«Этот ребенок должен жить…» Записки Хелене Хольцман 1941–1944 | страница 81



Мы бранились что ни день, словно брат и сестра, которые никак не могут поладить в одном хозяйстве. И одновременно мы словно брат и сестра были близки и связаны друг с другом. «Я сегодня написал о вас пакость в моем дневнике», — заявлял Гайст и тут же протягивал мне тетрадь: читайте, сударыня, как я вас тут «приложил», любуйтесь!

Его живой ум ни минуты не знал покоя. Он надеялся прожить долгую-предолгую жизнь, чтобы сыграть все мелодии, которые когда-либо приходили ему в голову.

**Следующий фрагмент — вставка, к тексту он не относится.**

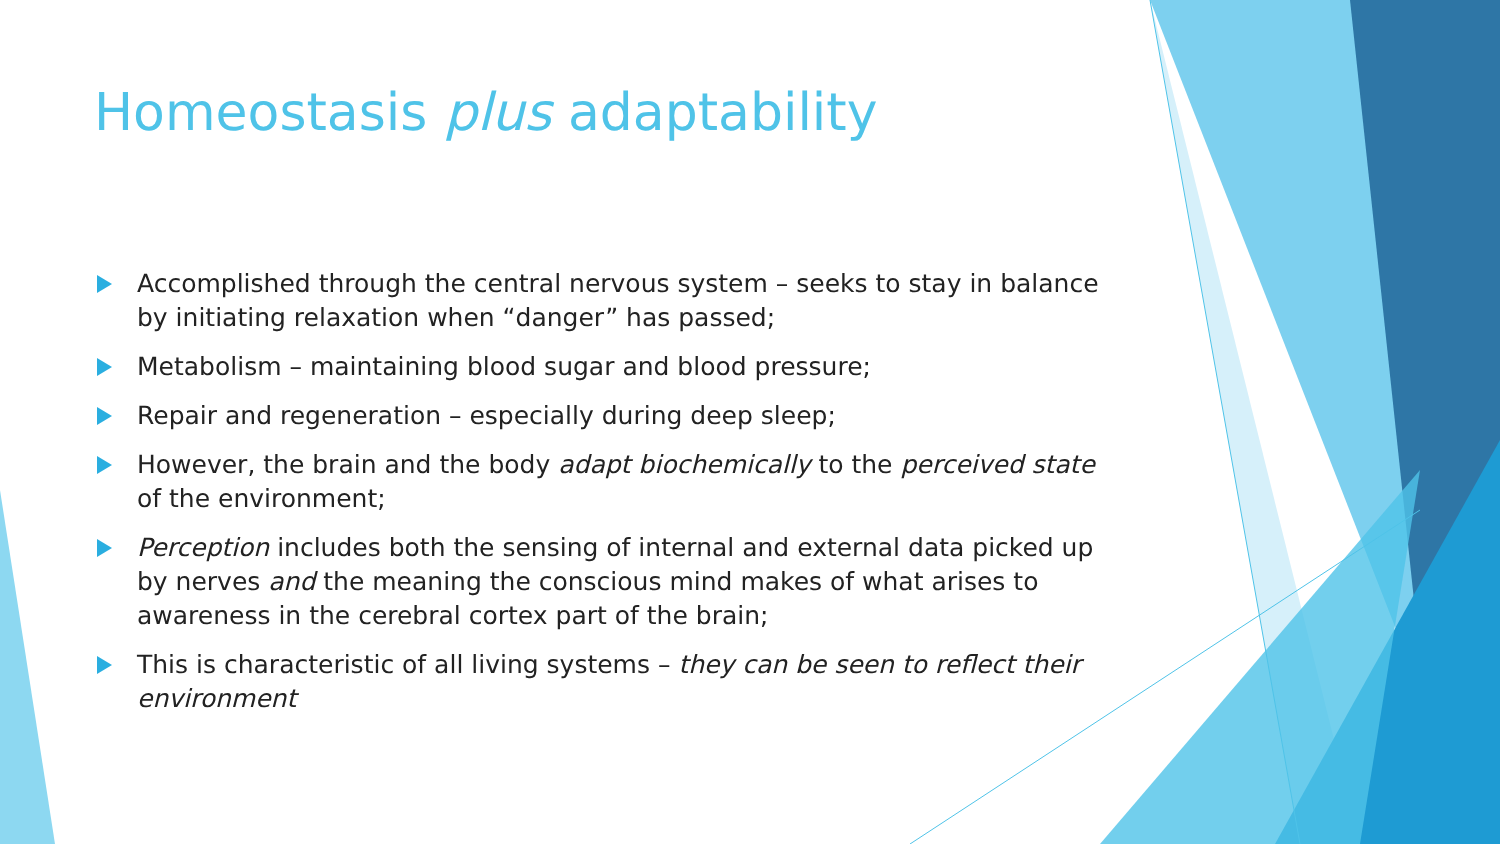Homeostasis plus adaptability
Accomplished through the central nervous system – seeks to stay in balance by initiating relaxation when “danger” has passed;
Metabolism – maintaining blood sugar and blood pressure;
Repair and regeneration – especially during deep sleep;
However, the brain and the body adapt biochemically to the perceived state of the environment;
Perception includes both the sensing of internal and external data picked up by nerves and the meaning the conscious mind makes of what arises to awareness in the cerebral cortex part of the brain;
This is characteristic of all living systems – they can be seen to reflect their environment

Наш гость требовал столько внимания и общения, что мы даже отвлеклись от наших тревог и горестей, которые не отпускали нас всю зиму.

И тут опять ночью заколотили в дверь. Откройте, полиция! Два литовца: «Вы укрываете еврея. Где он? Не скажете по-хорошему, сами найдем, но для вас это добром не кончится». Зашли в комнату, стали рыскать по углам, под кроватью, за занавесками, залезли в шкаф, в чемоданы, сундуки, обнюхали каждую полку, чулан, ящик стола. Забрались в кладовку, на балкон, перетряхнули наших жильцов в других комнатах и добрались, наконец, до Эдвина: ага, вот он где!

Но у него же полицейское разрешение на проживание в городе! Не важно, все равно — собирайтесь и пошли с нами в участок. Гайста всего трясло, он едва смог одеться. Сигареты у него кончились, он ко мне: попросите у них сигарету для меня! Ночные визитеры охотно угостили его куревом и тут же сменили тон, стали более дружелюбными. Оказывается, на меня донесли, пришлось устроить обыск. Да вы не беспокойтесь, отпустим мы вашего Гайста, только бумаги его проверим.

Он и правда вернулся через пару часов. Его отпустили с миром, но напомнили, что господин композитор забыл встать на учет в полиции, ай-ай-ай.


Долли, страшно гордая своим успехом, нашла ему комнату в городе, довольно простую, будничную, так, ничего особенного. Ему вернули назад его фортепьяно, которое отдано было прежде на хранение одной певице, удалось достать кое-что из мебели и домашней утвари, после чего Эдвин торжественно, с помпой даже, перебрался в новое жилище. «Я не долго буду жить здесь один, — заявил он чрезвычайно убежденно, — скоро я перевезу сюда из гетто мою жену!»

После ночной облавы я некоторое время не решалась прийти в бригаду «Башмак»: что, если это кто-нибудь из тамошних донес?

А как же Лида? Надо скооперироваться с Эмми — тогда я сама смогу передать жене Эдвина, что нужно.

Мы стали вместе таскать в гетто тяжелые, туго набитые сумки, увязая по колено в сугробах, что по обеим сторонам реки. Виля еще лежала подо льдом, но снег на берегах уже начинал таять, наст осел, побежали ручейки, зачернели лужи, показались проталины. Мы прыгали от одной проталины до другой, чтобы не провалиться в воду, а потом долго стояли над рекой, смотрели на серое, безрадостное гетто на другом берегу и ждали.